L’Europa ha deciso di fare sul serio nell’impegno su clima ed energia. La riunione dei ministri delle Finanze a Lisbona di venerdì scorso ha dato il via libera a un ampio progetto di revisione delle politiche fiscali con l’obiettivo di accelerare nella riduzione delle emissioni di anidride carbonica.

La riforma di cui più si discute è la Carbon boarder tax, ossia un’imposta sui prodotti ad alta intensità di carbonio importati in Europa. Ma tra le riforme attese nei prossimi mesi vi è la revisione del mercato delle quote di scambio delle emissioni e della direttiva sulla tassazione dell’energia.

Generare gettito

L’obiettivo non è solo di spostare il peso della fiscalità sulle fonti fossili, eliminando i sussidi ancora in vigore, ma di generare gettito fiscale che permetta di spingere la crescita e ridurre le imposte sul lavoro. In questo modo si pone l’Europa alla frontiera più avanzata dell’innovazione ambientale e al contempo si difendono impianti e produzioni industriali dal dumping ambientale e sociale che ha falcidiato interi settori negli ultimi decenni.

È quantomeno strano che di questi obiettivi e di queste sfide non si parli in Italia nell’ambito della delega fiscale che il governo si è impegnato a presentare al parlamento entro luglio. La delega dovrebbe occuparsi di riforma dell’Irpef e del sistema tributario, di razionalizzazione e coordinamento della legislazione fiscale per mettere ordine e renderla più semplice e trasparente.

Questi stessi obiettivi si dovrebbero applicare anche alla fiscalità ambientale nel nostro paese, che è venuta crescendo e articolandosi nel tempo e che oramai sfugge a qualsiasi senso o obiettivo. Complessivamente parliamo di un gettito rilevante, pari a circa 58 miliardi di euro che in larga parte non è legato a impatti ambientali o di emissioni di gas serra, e che solo per l’1 per cento è indirizzato a premiare investimenti di recupero o innovazione ambientale.

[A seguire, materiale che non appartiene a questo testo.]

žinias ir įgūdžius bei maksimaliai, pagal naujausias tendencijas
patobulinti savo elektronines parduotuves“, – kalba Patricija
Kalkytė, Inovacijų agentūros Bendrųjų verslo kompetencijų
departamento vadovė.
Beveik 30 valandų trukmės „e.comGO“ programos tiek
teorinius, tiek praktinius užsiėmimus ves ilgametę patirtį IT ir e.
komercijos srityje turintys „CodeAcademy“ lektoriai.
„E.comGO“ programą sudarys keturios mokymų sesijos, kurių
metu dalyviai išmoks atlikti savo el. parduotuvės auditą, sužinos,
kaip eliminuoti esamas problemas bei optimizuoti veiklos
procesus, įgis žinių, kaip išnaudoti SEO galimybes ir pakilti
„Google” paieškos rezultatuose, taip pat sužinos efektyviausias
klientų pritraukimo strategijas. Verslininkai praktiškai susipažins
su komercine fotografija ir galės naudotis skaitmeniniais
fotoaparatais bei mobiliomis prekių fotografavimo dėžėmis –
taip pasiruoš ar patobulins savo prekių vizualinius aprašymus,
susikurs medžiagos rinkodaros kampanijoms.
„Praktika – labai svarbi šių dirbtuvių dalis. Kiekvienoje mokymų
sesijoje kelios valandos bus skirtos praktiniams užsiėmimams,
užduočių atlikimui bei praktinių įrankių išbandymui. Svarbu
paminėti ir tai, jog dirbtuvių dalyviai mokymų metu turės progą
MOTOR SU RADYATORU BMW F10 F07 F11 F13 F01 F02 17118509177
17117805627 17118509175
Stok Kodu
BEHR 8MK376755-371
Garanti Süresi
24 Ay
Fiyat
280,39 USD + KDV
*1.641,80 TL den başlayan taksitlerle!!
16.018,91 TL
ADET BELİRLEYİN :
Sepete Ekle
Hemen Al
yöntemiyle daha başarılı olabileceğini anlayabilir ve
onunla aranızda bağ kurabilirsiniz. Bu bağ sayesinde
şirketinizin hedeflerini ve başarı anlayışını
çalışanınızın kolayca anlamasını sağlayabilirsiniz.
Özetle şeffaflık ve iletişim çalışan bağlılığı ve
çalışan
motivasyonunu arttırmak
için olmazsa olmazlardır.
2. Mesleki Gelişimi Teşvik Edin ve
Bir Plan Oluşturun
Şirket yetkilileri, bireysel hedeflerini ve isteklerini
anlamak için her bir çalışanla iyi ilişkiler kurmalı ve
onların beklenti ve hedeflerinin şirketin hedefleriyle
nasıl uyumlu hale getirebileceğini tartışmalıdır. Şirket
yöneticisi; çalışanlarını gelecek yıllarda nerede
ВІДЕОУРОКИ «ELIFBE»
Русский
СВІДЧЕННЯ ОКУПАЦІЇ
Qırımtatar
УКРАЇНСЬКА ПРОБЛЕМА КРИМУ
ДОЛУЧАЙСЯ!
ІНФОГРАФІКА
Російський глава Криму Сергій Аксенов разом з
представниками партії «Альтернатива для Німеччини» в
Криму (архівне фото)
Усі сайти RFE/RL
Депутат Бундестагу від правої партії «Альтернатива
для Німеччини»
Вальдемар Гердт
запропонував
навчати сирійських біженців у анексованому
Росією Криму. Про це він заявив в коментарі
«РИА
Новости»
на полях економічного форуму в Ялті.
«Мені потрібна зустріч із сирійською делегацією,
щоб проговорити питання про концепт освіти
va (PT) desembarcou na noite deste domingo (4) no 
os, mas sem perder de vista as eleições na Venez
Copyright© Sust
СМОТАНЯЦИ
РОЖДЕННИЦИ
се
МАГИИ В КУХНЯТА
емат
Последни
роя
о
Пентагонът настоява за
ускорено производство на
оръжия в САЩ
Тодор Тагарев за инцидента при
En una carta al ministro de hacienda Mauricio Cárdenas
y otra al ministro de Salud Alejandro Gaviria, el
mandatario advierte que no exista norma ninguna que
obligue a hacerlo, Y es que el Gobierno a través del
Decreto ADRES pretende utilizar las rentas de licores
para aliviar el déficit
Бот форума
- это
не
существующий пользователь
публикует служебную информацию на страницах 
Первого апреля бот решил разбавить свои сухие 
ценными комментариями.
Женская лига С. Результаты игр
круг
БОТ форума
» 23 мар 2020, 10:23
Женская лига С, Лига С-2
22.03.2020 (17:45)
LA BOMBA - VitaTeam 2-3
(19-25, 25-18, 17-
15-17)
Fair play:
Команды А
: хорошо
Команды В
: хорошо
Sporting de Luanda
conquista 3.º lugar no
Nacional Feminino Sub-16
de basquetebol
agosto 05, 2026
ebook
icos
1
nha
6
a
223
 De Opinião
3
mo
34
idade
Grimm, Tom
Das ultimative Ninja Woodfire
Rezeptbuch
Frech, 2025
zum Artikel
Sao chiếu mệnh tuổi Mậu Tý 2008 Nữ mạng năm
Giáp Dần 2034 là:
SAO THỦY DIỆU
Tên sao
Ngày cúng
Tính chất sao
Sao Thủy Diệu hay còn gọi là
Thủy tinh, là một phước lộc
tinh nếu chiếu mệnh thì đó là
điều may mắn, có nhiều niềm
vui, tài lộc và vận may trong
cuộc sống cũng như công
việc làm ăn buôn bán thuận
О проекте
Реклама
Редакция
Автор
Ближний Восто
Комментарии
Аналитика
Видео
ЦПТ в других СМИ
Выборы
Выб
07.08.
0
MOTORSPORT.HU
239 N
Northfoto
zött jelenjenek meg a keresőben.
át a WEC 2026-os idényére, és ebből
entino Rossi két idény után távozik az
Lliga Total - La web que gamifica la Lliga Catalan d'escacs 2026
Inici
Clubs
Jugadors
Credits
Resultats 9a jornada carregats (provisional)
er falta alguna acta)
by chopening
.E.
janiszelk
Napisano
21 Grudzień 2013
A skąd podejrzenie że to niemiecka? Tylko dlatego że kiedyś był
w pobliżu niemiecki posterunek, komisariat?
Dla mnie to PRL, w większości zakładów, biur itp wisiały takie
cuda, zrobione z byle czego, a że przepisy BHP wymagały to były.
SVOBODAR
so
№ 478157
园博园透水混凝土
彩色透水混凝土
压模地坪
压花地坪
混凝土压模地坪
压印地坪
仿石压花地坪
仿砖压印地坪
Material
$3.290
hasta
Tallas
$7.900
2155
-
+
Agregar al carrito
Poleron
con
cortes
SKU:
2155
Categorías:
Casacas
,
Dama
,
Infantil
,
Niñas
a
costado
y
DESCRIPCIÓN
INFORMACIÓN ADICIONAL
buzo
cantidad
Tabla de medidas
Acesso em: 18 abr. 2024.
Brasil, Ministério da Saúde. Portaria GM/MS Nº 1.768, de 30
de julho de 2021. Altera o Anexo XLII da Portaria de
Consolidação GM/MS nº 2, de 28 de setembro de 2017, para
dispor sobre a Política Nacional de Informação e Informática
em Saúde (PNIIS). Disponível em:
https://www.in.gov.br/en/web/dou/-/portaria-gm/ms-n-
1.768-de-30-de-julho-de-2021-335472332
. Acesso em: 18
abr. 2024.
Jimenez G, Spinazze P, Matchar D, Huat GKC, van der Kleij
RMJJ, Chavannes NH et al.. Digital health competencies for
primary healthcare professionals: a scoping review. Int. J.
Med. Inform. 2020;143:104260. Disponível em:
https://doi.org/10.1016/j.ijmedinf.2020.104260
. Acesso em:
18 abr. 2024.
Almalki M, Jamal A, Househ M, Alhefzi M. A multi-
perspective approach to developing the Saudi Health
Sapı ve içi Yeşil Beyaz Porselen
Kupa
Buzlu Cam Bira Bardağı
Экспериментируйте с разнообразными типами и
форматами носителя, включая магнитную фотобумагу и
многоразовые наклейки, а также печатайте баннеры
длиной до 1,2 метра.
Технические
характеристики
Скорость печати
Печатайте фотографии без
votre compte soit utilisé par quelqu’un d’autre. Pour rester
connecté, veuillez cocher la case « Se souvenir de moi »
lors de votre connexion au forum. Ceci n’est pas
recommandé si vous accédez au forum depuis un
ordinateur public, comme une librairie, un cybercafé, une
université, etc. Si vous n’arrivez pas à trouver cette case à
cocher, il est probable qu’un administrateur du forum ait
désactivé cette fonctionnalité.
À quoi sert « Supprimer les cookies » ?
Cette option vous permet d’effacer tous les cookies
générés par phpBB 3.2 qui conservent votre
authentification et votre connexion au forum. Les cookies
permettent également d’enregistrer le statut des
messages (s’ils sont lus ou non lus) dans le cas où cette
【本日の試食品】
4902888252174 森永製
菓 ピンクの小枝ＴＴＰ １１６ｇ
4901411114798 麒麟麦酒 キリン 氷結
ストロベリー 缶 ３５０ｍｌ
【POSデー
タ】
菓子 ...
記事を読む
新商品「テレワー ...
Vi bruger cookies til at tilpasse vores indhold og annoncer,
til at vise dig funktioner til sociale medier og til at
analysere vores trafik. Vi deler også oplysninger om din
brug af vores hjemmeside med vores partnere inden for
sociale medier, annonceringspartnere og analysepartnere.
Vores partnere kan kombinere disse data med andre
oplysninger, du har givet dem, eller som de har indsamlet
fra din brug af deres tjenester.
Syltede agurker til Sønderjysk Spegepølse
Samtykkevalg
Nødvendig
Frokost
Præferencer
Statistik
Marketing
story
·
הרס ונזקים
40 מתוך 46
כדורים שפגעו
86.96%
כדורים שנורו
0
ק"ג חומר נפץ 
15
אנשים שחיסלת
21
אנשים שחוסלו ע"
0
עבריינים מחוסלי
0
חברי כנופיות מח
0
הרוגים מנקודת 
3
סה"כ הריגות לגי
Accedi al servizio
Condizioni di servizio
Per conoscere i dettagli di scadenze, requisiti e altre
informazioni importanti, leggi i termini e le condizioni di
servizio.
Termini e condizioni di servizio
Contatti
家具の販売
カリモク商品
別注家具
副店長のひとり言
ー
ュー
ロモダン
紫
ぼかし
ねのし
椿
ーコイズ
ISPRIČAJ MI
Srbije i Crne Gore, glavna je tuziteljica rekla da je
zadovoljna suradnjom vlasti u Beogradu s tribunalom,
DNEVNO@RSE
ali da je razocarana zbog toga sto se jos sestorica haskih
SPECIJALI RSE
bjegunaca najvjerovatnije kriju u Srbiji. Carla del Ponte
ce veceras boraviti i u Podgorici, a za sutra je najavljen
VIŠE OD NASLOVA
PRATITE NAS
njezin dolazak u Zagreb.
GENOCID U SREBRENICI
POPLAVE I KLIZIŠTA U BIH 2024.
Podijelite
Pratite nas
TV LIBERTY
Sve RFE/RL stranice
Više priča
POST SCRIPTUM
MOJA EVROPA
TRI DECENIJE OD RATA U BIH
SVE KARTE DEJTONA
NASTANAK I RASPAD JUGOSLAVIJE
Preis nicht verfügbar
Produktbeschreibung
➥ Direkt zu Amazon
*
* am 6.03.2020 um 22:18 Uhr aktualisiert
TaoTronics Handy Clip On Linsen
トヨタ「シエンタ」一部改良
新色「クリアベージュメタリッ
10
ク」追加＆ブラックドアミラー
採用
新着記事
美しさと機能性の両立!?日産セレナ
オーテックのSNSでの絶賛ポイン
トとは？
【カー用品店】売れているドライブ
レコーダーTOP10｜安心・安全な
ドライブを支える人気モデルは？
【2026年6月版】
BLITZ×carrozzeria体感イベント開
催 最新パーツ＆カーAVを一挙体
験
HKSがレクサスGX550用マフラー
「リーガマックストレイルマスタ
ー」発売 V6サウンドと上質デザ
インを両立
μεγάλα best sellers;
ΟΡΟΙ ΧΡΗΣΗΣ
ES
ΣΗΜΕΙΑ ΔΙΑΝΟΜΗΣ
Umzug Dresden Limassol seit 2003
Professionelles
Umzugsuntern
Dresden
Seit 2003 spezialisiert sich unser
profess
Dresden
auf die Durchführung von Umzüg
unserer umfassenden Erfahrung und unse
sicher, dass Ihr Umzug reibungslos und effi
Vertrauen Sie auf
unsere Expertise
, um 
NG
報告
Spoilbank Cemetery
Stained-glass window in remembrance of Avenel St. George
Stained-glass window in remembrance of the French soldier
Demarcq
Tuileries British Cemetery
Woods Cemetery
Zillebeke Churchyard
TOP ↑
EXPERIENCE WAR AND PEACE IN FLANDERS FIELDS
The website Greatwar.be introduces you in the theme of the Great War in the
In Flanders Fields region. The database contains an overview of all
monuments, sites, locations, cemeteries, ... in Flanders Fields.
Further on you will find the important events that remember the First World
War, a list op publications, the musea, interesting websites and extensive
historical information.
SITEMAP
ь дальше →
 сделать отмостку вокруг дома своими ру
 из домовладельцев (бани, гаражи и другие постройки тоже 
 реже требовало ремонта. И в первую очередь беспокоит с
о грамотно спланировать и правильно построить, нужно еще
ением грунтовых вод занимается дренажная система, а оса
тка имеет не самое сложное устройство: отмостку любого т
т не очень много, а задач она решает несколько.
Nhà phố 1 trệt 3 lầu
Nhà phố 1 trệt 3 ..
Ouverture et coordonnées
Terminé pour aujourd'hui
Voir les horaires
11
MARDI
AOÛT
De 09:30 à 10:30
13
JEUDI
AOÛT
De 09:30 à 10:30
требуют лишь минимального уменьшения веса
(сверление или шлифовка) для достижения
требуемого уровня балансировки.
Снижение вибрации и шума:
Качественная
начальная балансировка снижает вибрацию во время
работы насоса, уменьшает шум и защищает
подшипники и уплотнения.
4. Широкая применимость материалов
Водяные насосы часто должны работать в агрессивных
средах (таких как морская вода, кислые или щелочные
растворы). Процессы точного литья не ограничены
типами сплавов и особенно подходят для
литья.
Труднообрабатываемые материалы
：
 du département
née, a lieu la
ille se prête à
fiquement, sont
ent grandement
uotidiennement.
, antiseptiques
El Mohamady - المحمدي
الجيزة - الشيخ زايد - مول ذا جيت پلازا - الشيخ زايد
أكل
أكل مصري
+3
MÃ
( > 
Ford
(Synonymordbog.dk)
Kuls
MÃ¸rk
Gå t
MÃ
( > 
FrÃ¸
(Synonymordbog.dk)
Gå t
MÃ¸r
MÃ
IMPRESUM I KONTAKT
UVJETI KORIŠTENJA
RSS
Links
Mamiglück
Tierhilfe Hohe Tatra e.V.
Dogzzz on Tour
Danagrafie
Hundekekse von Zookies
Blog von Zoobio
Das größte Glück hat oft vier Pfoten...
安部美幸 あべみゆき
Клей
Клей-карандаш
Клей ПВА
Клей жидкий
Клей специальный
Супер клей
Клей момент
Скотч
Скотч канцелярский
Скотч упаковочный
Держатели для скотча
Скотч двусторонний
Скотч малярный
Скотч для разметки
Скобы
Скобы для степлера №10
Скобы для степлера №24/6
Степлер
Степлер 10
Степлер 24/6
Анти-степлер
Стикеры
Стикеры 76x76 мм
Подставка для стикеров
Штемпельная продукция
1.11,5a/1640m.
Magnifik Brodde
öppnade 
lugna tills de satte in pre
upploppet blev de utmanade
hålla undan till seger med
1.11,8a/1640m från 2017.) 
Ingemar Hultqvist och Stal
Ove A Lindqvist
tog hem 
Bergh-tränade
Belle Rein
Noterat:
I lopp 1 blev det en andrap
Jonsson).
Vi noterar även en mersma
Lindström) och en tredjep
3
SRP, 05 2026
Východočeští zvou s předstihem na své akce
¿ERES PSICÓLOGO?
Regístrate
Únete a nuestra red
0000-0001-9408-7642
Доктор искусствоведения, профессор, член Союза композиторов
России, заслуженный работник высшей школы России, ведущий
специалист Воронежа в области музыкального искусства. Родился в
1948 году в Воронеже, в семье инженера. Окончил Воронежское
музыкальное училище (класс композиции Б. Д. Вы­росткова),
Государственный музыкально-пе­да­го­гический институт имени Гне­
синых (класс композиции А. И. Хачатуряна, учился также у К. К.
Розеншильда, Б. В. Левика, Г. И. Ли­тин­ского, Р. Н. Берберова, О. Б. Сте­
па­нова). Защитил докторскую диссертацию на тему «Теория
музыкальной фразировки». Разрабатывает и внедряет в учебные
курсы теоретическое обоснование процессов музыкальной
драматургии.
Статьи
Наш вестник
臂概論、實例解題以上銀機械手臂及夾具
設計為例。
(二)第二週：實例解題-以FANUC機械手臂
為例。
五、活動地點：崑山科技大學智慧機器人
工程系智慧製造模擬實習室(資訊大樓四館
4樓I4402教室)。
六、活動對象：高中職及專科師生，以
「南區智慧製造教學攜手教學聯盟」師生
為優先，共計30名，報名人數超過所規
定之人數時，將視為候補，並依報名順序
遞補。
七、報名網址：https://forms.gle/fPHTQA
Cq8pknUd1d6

Proviamo a fare qualche esempio. Le accise e l’Iva sui combustibili usati per i trasporti e per il riscaldamento degli edifici non sono legati alle emissioni di gas serra.

Eliminare gli ostacoli

Basterebbe eliminare queste storture per rendere oggi competitive le alternative a emissioni zero: dalle rinnovabili alla mobilità elettrica, alle pompe di calore per il riscaldamento. Stessa situazione per l’economia circolare, dove continuiamo ad avere canoni bassi per il conferimento a discarica e per le cave – in tre regioni è addirittura gratis – rallentando così recupero e riciclo dei materiali, che negli altri paesi europei garantisce il 30 per cento in più di occupati.

Per non parlare dei canoni che si pagano in Italia per le acque minerali o per le concessioni balneari. Da un governo europeista e ambientalista, per stare alle dichiarazioni del presidente del Consiglio, ci si aspetterebbe che questi temi entrassero nella delega fiscale. Anche perché l’intervento sulla parte energetica potrebbe essere fatto a parità di gettito, non spaventando così il ministero dell’Economia, e gli altri interventi aumenterebbero le entrate intervenendo su rendite che non esistono in questa forma in nessun altro paese europeo.

Tenere assieme queste riforme permetterebbe di dare un segnale chiaro per gli investimenti al mondo delle imprese e di affrontare la sfida sociale che la transizione climatica rischia di aprire per le fasce più deboli.

Perché quelle risorse potrebbero andare a politiche indirizzate alle famiglie che rischiano di vedere solo rincari da questi processi, senza beneficiare di vantaggi. Potrebbe essere l’occasione per passare da una politica di bonus ambientali a pioggia a una mirata nei confronti delle fasce sociali e delle aree del paese in difficoltà. Sono sfide che riguardano tutti i governi e che non possono più essere rinviate.

La delega fiscale è un’occasione per dimostrare che la transizione ecologica non è uno slogan ma una chiave per disegnare il futuro del paese.